**Task to complete**
Could you continue the piece below about what the writer looks for in a partner, picking up right after its last sentence?
══ Excerpted passage ══
If I ever wish to avoid the vortex of socially awkward ‘all my friends are married with babies and think I’m a leper’ dinner parties, I should probably try to expand my options.

So what ingredients does one require for a relationship?


I like to think I’m not a hopelessly shallow human. But let’s face it, if a guy looks like he’s consumed Dumbo’s mum for Sunday lunch, the sexual attraction will be limited. (As will his ability to chuck me around a pair of Indian cotton bed sheets with grace and ease. Wheezing, excessive sweating and shouting ‘Christ! I think I’m having an aneurism” kills all bonakabilty vibes.)

The looks ‘type’, which so many people ardently stick to, has always struck me as a fairly pointless exercise. I do enjoy a nice pair of arms and the kind of eyes that reduce you to something resembling that sad little pile of leftover cabbage your mum insists on keeping in the fridge, but other than that I’m negotiable. Bald men can be somewhat alluring, a slightly doughy paunch can be cute and I’m pretty au fait with any variations on natural body hair. Though a Chewbacca-esque appearance may take a little getting used to, it’s infinitely preferable to a man who shaves his chest like a genitalia bereft Ken doll. (Although I do draw a line at excessively hairy backs. If I have to take hot wax to my foo on a monthly basis, you can sort that shiz out.)
═══
══ Data section ══
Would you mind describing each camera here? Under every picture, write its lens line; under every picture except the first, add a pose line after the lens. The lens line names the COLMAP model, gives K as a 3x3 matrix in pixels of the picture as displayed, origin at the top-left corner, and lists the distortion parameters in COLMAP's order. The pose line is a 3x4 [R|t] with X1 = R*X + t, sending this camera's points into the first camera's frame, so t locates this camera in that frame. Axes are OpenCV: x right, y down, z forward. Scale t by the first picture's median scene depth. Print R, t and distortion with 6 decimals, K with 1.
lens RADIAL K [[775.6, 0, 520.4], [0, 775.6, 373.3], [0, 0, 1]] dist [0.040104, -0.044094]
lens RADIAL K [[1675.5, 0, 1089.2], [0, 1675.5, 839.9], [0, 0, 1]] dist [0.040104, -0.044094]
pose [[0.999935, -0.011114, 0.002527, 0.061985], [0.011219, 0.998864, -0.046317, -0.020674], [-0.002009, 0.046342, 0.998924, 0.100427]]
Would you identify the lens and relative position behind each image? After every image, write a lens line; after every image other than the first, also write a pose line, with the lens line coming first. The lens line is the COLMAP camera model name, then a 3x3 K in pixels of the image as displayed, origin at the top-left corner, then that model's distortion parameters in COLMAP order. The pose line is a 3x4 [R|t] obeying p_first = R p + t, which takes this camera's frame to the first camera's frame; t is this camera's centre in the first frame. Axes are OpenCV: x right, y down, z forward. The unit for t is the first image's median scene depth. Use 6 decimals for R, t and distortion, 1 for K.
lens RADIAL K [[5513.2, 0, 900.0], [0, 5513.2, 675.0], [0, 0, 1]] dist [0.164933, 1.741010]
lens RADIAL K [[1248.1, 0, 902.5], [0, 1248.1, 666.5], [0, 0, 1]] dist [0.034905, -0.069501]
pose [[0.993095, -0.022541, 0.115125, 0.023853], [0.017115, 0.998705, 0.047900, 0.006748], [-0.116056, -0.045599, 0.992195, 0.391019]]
═══
**Answer space**
Previously I have expressed my desire for a funny man. As humour’s such a subjective quality I’d like to throw ‘silly’ into the mix. Of late I’ve met an awful lot of men who take their little selves just a bit too seriously. *puts on gruff sensible man voice* “No Lizzie. It’s not normal for a 28 year old woman to go into the back of every wardrobe looking for Narnia. Or dress up as a ghost when you change the sheets. Or own a fluffy cow puppet called Barnibus”. A man punching out some politically and culturally astute witticisms is fabulous. But if you can’t embrace the ridiculous with some elephant dancing once in a while, what hope is there for humanity?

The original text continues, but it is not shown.